» **Exercise objective**
Copy all of the material below with every "dist" changed to "distance" and nothing else altered. Leave out the pictures.

===== Dataset extract

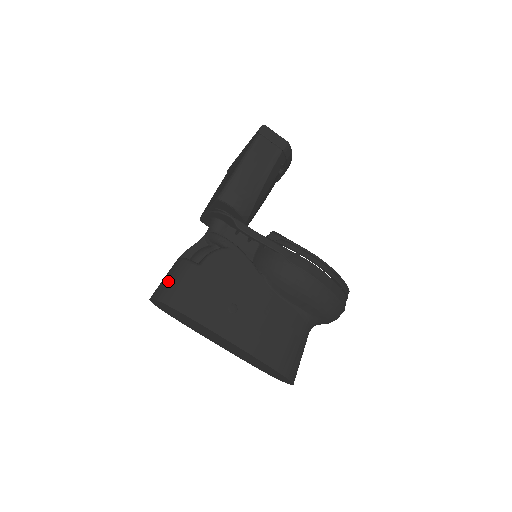
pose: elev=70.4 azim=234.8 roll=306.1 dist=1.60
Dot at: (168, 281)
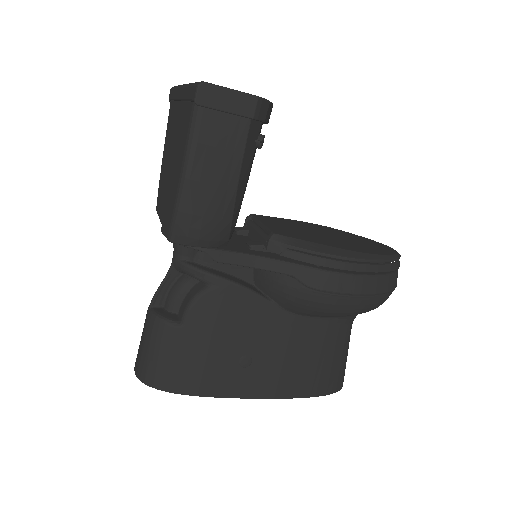
Dot at: (147, 355)
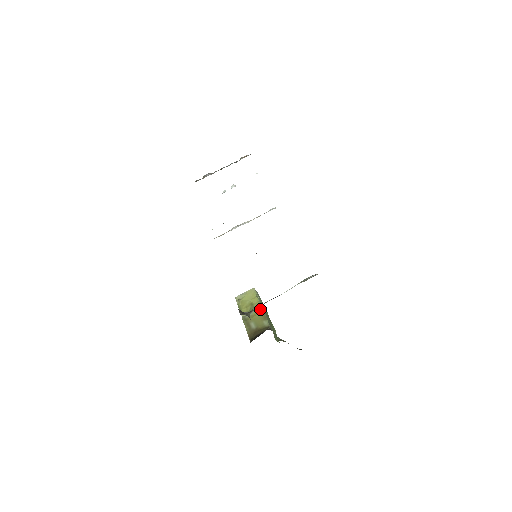
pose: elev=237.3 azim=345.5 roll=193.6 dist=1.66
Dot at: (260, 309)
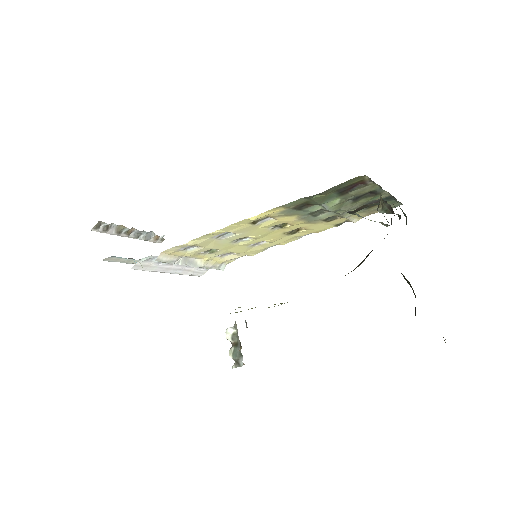
Dot at: occluded
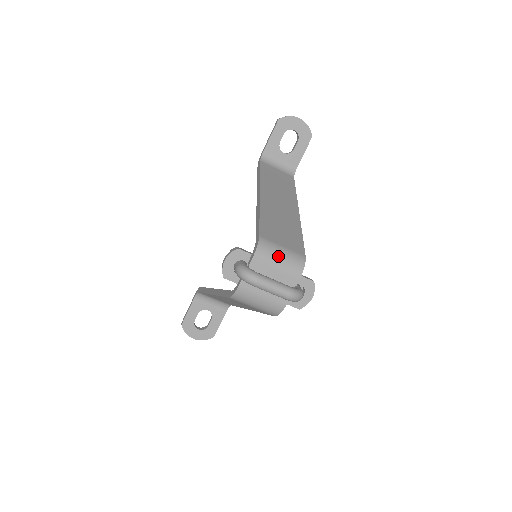
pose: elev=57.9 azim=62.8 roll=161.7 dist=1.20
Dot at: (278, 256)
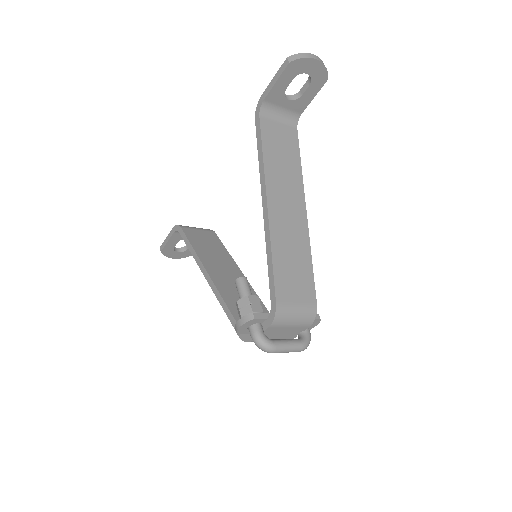
Dot at: (293, 318)
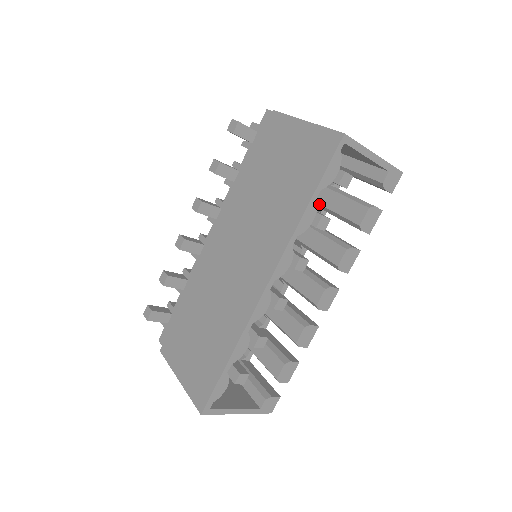
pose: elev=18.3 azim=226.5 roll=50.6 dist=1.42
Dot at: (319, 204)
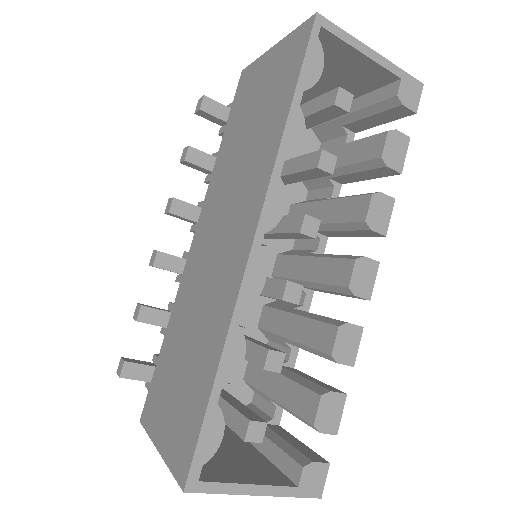
Dot at: occluded
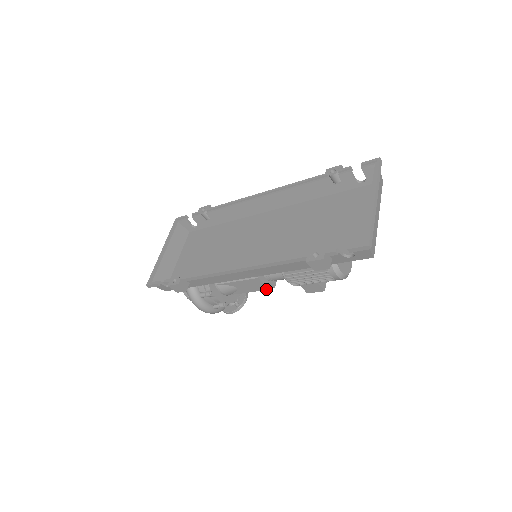
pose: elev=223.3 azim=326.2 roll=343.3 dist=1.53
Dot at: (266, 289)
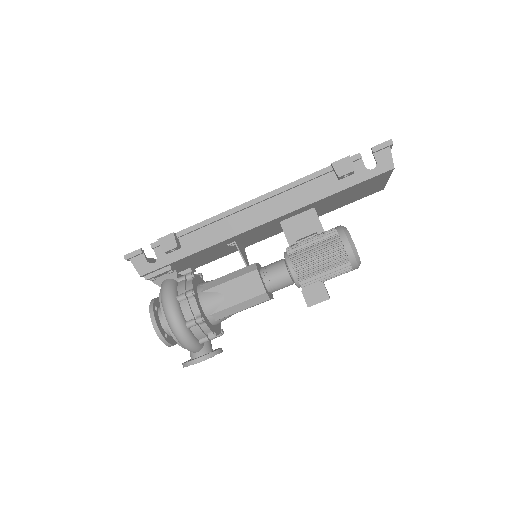
Dot at: (261, 293)
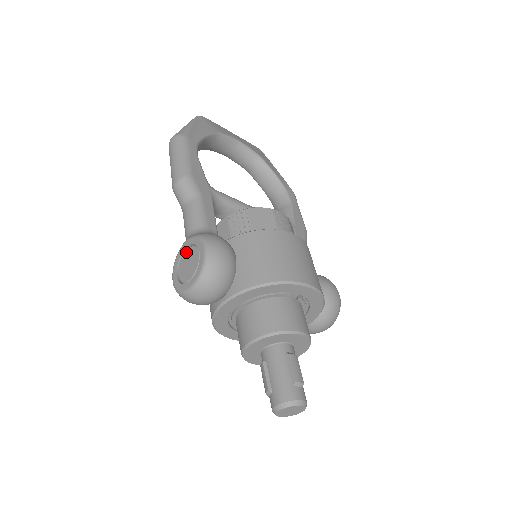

==========

» **Result of this exercise**
pose: elev=70.4 azim=234.8 roll=306.1 distance=1.60
Dot at: (168, 281)
Dot at: (147, 355)
pose: elev=237.3 azim=345.5 roll=193.6 distance=1.66
Dot at: (260, 309)
Dot at: occluded
pose: elev=57.9 azim=62.8 roll=161.7 distance=1.20
Dot at: (278, 256)
Dot at: (293, 318)
pose: elev=18.3 azim=226.5 roll=50.6 distance=1.42
Dot at: (319, 204)
Dot at: occluded
pose: elev=223.3 azim=326.2 roll=343.3 distance=1.53
Dot at: (266, 289)
Dot at: (261, 293)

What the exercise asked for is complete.